» RINCIAN TUGAS:
Terjemahkan ke dalam bahasa Inggris kalimat berikut dari teks tentang larangan menerima Komuni Kudus: "Hal ini tidak hanya terasa menyakitkan bagi mereka yang terlibat langsung dalam masalah ini, tapi juga bagi para kerabat yang terkait, dan juga bagi sang imam sendiri."

» TEKS YANG DITAMPILKAN:
########
Dominus Vobiscum

OLEH : JORGE A. CARDINAL MEDINA ESTEVEZ

    Semua imam, terutama yang telah banyak mengabdikan waktu mereka untuk memberikan Sakramen Pengakuan Dosa, dapat merasakan betapa umat yang bercerai dari pasangannya dan hidup serumah dengan orang lain akan merasa tertekan karena ia tak diperkenankan menerima Sakramen Mahakudus.

    Hal ini tidak hanya terasa menyakitkan bagi mereka yang terlibat langsung dalam masalah ini, tapi juga bagi para kerabat yang terkait, dan juga bagi sang imam sendiri. Perasaan tertekan ini timbul karena larangan menerima Komuni Kudus ini hanyalah suatu keputusan pragmatis yang diambil oleh pihak Gereja, dan sebenarnya dapat diubah, atau bahkan dibatalkan, atau setidaknya sedikit diperlunak pada beberapa kasus atau situasi tertentu.
########
Entri dataset

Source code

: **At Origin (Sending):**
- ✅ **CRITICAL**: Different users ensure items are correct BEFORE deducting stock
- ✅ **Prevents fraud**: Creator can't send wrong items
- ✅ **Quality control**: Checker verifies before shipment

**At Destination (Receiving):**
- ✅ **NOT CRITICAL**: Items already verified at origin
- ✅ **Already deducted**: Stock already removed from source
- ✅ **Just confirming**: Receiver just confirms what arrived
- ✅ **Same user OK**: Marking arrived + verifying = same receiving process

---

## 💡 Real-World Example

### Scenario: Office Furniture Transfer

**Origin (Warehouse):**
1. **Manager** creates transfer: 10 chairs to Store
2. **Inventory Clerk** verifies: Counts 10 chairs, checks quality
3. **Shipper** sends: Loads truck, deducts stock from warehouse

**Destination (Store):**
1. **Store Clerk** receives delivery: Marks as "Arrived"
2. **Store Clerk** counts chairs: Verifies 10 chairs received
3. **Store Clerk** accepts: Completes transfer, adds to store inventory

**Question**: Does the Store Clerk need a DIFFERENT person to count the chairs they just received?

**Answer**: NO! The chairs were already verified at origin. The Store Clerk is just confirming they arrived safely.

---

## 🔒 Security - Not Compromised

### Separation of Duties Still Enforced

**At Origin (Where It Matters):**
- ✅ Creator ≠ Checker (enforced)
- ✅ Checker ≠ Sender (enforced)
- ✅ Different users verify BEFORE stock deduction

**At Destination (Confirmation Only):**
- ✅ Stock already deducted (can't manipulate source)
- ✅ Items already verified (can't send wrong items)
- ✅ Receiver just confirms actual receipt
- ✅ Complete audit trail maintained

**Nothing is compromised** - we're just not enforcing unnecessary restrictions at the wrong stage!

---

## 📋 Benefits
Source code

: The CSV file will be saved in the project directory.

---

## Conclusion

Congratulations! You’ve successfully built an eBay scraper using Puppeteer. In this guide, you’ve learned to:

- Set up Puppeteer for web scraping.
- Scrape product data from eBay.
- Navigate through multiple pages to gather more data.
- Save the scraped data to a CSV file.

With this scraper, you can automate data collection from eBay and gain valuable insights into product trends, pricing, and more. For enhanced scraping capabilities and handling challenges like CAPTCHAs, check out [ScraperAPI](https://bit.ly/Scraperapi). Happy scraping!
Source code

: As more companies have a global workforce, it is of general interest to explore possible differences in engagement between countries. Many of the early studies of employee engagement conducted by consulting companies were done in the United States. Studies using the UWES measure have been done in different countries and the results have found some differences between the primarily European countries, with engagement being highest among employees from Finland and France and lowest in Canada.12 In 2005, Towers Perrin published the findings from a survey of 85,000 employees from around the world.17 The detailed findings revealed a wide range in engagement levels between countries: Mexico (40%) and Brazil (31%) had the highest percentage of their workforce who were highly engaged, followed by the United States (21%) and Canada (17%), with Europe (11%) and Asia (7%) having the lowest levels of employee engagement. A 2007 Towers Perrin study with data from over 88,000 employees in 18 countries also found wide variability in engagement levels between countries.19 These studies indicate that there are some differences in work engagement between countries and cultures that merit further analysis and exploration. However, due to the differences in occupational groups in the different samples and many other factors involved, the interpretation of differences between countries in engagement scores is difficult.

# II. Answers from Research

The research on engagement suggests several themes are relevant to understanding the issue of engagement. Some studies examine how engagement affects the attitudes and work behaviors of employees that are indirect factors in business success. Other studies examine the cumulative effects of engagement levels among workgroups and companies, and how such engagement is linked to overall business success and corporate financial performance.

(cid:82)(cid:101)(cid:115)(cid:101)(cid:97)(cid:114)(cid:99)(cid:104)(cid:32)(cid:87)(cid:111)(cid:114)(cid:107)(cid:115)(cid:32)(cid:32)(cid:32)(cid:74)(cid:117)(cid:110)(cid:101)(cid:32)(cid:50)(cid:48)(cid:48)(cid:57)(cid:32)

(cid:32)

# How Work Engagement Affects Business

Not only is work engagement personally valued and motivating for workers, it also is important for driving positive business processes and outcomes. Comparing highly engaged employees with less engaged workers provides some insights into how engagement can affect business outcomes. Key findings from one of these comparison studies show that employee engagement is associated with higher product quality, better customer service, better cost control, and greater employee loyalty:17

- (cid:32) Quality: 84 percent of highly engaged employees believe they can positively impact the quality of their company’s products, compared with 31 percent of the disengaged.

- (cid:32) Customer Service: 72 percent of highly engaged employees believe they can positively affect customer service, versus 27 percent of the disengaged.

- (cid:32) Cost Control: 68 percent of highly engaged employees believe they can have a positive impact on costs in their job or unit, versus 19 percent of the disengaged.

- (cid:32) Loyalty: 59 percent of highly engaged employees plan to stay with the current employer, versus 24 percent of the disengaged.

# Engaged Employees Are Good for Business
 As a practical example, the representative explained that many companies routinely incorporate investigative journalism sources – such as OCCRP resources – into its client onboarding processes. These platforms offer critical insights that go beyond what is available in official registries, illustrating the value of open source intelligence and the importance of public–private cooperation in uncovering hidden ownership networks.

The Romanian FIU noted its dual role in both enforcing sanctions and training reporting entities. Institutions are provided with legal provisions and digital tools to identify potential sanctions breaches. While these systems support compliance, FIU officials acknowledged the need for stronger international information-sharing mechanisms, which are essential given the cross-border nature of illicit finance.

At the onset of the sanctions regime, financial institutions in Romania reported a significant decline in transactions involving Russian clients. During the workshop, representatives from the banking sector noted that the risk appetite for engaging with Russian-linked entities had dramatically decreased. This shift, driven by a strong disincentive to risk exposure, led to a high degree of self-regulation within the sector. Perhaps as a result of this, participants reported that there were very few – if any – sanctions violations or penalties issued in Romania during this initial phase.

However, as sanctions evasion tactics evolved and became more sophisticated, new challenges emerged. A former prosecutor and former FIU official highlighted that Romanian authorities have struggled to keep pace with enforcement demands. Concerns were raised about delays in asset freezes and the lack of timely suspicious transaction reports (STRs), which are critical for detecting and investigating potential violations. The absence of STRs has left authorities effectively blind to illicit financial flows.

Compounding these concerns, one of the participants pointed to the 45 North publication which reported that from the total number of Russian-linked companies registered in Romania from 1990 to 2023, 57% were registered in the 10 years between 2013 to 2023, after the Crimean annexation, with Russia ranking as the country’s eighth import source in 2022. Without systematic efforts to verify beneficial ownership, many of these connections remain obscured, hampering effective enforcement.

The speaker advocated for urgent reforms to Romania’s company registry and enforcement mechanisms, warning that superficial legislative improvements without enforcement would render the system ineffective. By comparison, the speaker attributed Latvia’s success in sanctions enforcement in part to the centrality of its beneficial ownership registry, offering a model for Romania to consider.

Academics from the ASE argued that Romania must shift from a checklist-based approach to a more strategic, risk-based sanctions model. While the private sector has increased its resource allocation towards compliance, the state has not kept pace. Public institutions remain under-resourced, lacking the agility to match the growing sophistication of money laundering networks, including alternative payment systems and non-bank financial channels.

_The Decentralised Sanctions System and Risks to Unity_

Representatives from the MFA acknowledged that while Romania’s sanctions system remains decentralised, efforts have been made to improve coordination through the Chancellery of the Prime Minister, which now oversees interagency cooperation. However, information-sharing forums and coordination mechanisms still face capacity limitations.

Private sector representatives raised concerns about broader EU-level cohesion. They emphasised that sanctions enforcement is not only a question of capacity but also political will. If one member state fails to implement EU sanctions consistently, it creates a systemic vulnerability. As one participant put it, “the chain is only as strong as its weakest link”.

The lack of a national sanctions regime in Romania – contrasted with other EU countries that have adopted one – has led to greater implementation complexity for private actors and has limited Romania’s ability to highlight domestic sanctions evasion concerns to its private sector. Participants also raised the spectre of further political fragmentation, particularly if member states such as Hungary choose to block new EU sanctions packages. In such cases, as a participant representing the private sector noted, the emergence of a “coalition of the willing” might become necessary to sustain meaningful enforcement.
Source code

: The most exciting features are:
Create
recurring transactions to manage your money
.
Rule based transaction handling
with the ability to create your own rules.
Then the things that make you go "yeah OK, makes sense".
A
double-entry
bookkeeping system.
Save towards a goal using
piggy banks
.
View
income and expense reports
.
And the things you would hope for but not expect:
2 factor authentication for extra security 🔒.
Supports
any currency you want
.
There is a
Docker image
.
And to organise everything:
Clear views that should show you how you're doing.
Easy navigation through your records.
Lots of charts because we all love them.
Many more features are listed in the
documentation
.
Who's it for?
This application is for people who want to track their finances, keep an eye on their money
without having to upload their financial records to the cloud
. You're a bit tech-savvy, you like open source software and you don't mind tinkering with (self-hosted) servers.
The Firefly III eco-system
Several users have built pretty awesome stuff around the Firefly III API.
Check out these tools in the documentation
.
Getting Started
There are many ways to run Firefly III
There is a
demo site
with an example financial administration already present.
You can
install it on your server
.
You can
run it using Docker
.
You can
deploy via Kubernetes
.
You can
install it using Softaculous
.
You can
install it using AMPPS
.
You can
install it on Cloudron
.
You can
########
» PENYELESAIAN:
This is painful not only for those directly involved in this matter, but also for the relatives concerned, and for the priest himself as well.